DATA SHOWN »
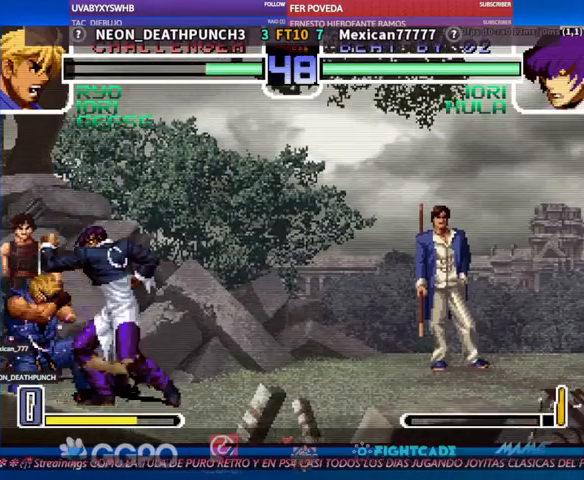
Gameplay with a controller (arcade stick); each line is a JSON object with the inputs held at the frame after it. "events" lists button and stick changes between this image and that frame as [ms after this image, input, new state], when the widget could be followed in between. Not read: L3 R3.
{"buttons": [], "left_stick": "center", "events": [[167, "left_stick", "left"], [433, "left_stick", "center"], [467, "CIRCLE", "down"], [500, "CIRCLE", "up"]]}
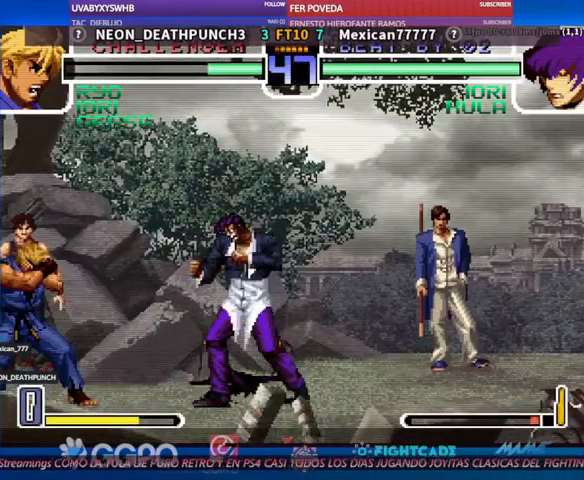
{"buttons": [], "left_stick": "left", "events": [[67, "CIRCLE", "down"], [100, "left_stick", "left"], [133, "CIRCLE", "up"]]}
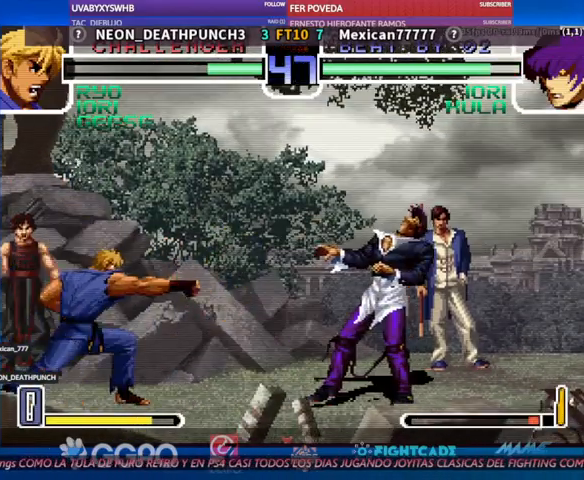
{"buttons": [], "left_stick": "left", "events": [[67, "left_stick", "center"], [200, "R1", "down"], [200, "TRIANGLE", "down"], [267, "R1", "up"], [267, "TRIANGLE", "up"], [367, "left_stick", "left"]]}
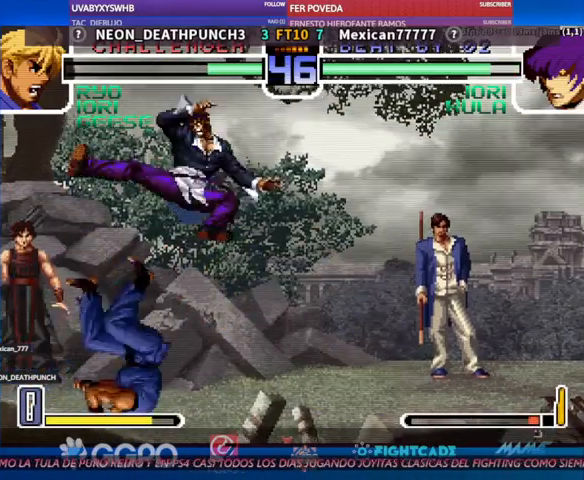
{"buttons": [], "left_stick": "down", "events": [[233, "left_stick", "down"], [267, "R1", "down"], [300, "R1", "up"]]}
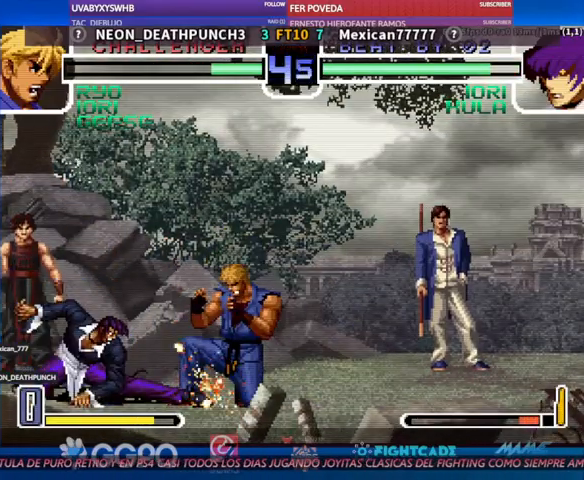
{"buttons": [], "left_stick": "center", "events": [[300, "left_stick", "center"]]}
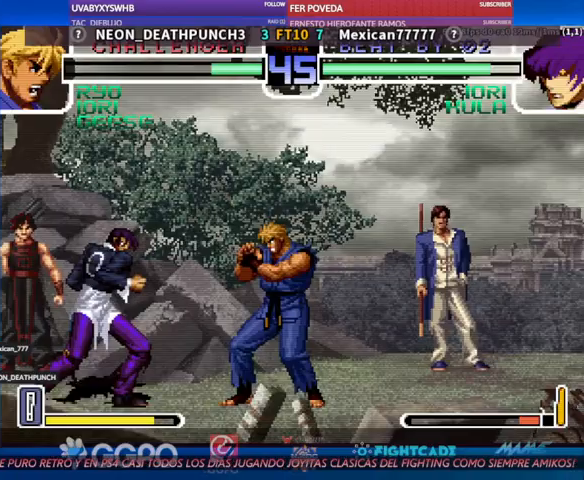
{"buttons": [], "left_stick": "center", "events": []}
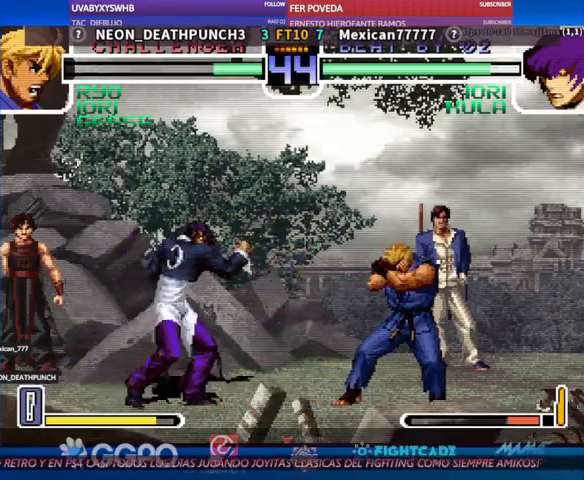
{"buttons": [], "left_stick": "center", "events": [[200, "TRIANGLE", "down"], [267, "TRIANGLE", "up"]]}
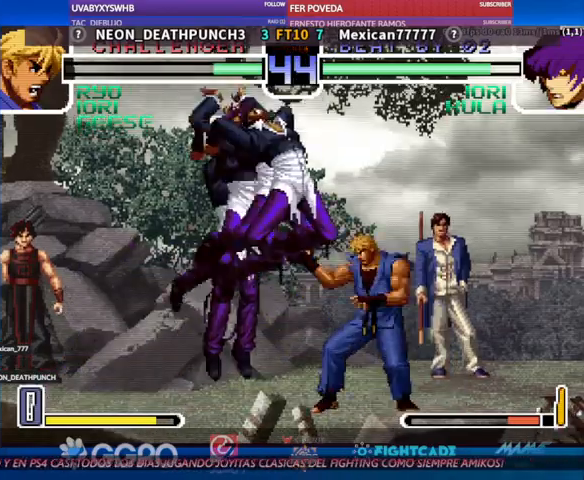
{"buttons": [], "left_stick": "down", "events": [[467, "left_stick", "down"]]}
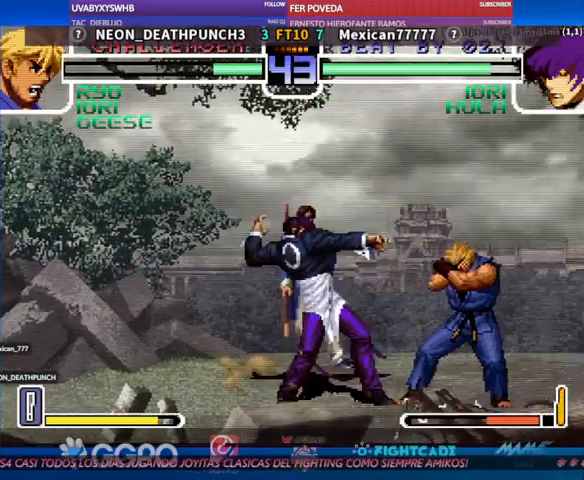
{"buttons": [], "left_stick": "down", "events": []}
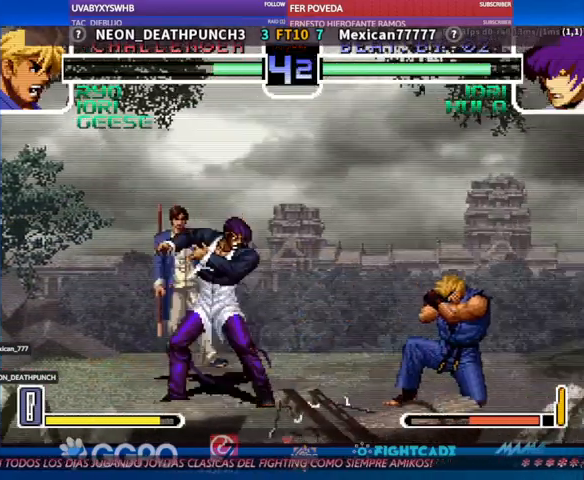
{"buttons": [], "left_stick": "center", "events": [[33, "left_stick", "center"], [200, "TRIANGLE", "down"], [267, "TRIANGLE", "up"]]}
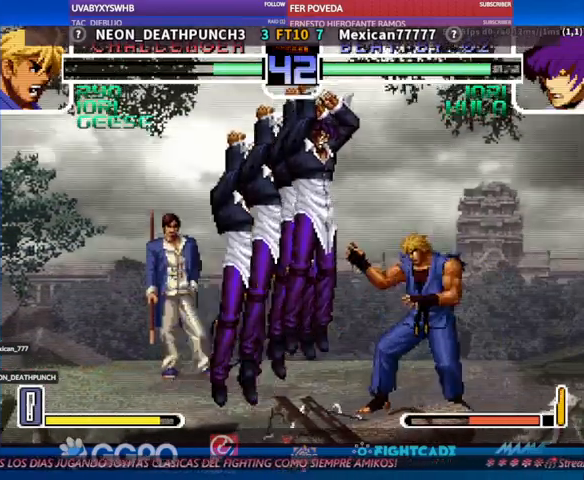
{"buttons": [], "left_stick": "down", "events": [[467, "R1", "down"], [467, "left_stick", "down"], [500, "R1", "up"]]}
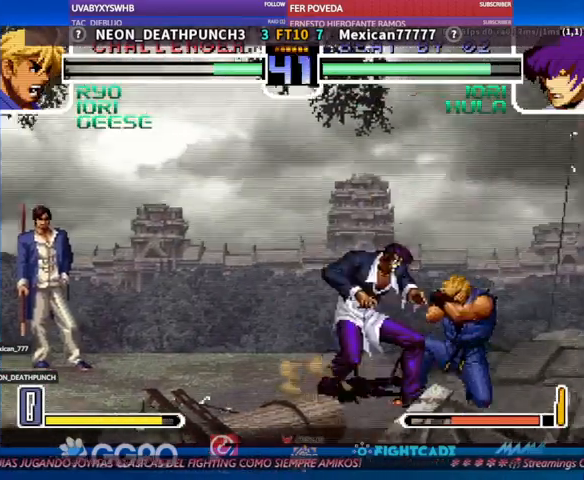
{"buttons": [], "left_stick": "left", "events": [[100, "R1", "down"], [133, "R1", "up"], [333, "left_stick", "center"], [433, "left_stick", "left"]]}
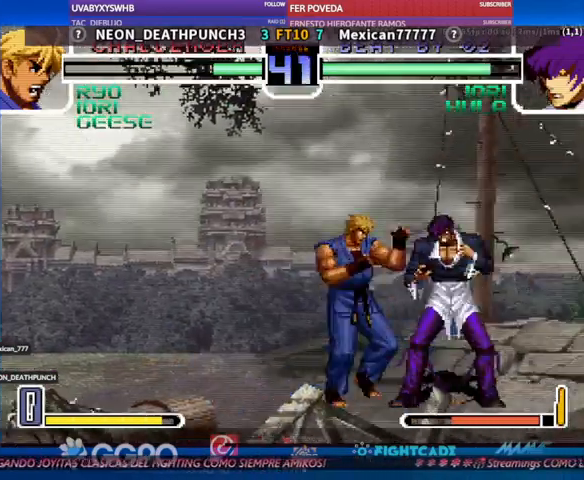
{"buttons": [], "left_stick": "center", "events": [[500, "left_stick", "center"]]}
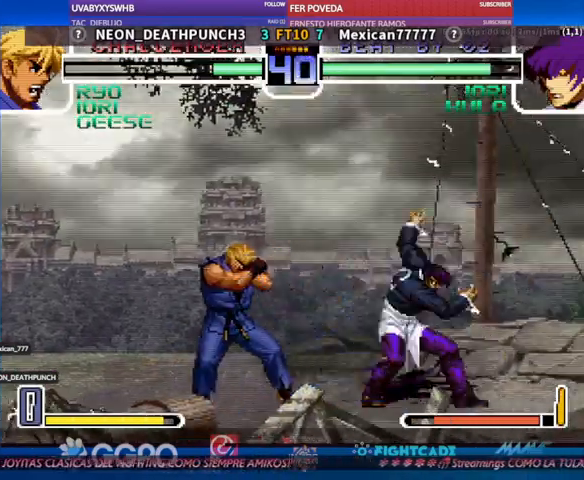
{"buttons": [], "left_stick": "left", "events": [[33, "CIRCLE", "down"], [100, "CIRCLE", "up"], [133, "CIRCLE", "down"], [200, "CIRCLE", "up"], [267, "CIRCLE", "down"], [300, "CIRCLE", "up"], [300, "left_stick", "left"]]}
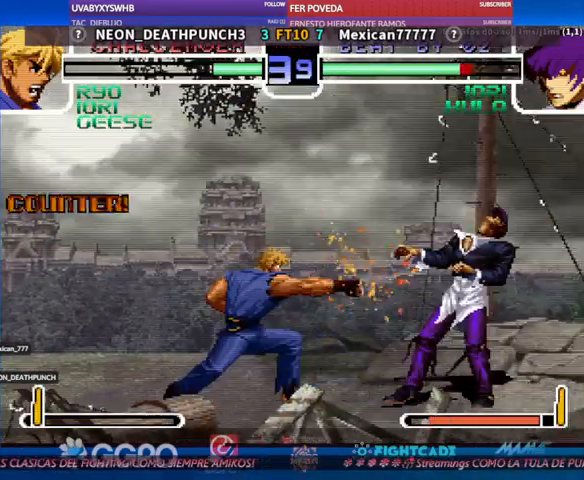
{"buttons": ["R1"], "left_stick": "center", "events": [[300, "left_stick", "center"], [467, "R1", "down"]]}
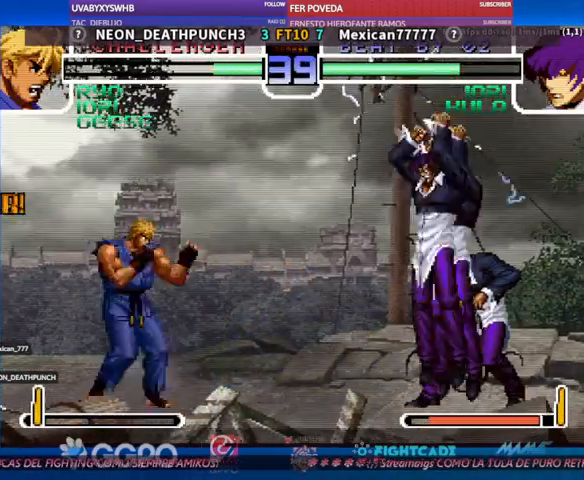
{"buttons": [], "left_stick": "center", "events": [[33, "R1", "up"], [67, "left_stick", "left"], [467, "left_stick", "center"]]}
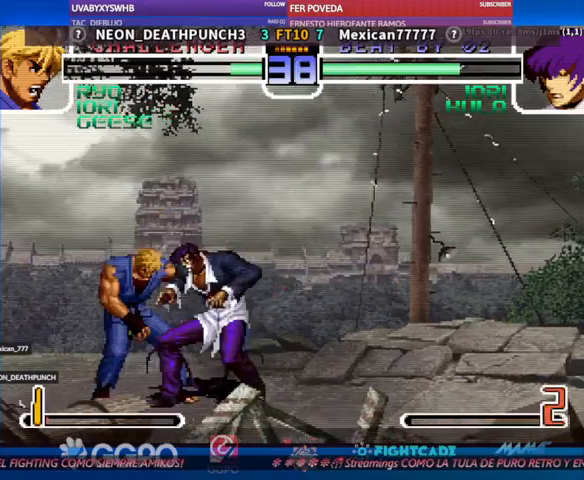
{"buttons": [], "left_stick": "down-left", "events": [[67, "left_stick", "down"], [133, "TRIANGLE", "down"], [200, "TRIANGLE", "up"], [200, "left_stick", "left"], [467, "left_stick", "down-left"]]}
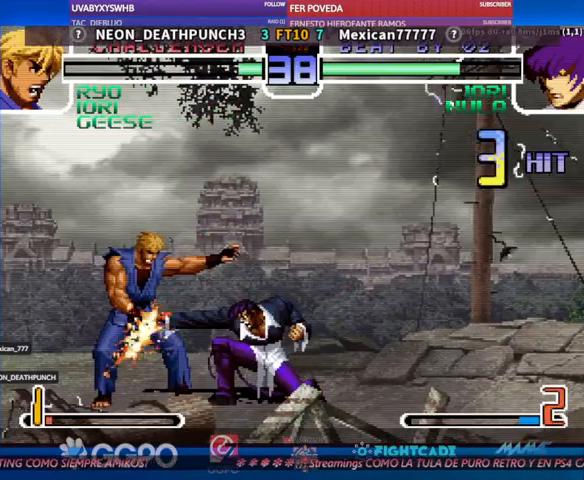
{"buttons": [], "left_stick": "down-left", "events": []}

ABOUT THIS TASK » Everything in the entries above should be returned exactly, apart from the pictures.

RESPONSE AREA »
Gameplay with a controller (arcade stick); each line is a JSON object with the inputs held at the frame after it. "events" lists button and stick changes between this image and that frame as [ms after this image, input, new state], when the widget could be followed in between. Not read: L3 R3.
{"buttons": [], "left_stick": "center", "events": [[167, "left_stick", "left"], [433, "left_stick", "center"], [467, "CIRCLE", "down"], [500, "CIRCLE", "up"]]}
{"buttons": [], "left_stick": "left", "events": [[67, "CIRCLE", "down"], [100, "left_stick", "left"], [133, "CIRCLE", "up"]]}
{"buttons": [], "left_stick": "left", "events": [[67, "left_stick", "center"], [200, "R1", "down"], [200, "TRIANGLE", "down"], [267, "R1", "up"], [267, "TRIANGLE", "up"], [367, "left_stick", "left"]]}
{"buttons": [], "left_stick": "down", "events": [[233, "left_stick", "down"], [267, "R1", "down"], [300, "R1", "up"]]}
{"buttons": [], "left_stick": "center", "events": [[300, "left_stick", "center"]]}
{"buttons": [], "left_stick": "center", "events": []}
{"buttons": [], "left_stick": "center", "events": [[200, "TRIANGLE", "down"], [267, "TRIANGLE", "up"]]}
{"buttons": [], "left_stick": "down", "events": [[467, "left_stick", "down"]]}
{"buttons": [], "left_stick": "down", "events": []}
{"buttons": [], "left_stick": "center", "events": [[33, "left_stick", "center"], [200, "TRIANGLE", "down"], [267, "TRIANGLE", "up"]]}
{"buttons": [], "left_stick": "down", "events": [[467, "R1", "down"], [467, "left_stick", "down"], [500, "R1", "up"]]}
{"buttons": [], "left_stick": "left", "events": [[100, "R1", "down"], [133, "R1", "up"], [333, "left_stick", "center"], [433, "left_stick", "left"]]}
{"buttons": [], "left_stick": "center", "events": [[500, "left_stick", "center"]]}
{"buttons": [], "left_stick": "left", "events": [[33, "CIRCLE", "down"], [100, "CIRCLE", "up"], [133, "CIRCLE", "down"], [200, "CIRCLE", "up"], [267, "CIRCLE", "down"], [300, "CIRCLE", "up"], [300, "left_stick", "left"]]}
{"buttons": ["R1"], "left_stick": "center", "events": [[300, "left_stick", "center"], [467, "R1", "down"]]}
{"buttons": [], "left_stick": "center", "events": [[33, "R1", "up"], [67, "left_stick", "left"], [467, "left_stick", "center"]]}
{"buttons": [], "left_stick": "down-left", "events": [[67, "left_stick", "down"], [133, "TRIANGLE", "down"], [200, "TRIANGLE", "up"], [200, "left_stick", "left"], [467, "left_stick", "down-left"]]}
{"buttons": [], "left_stick": "down-left", "events": []}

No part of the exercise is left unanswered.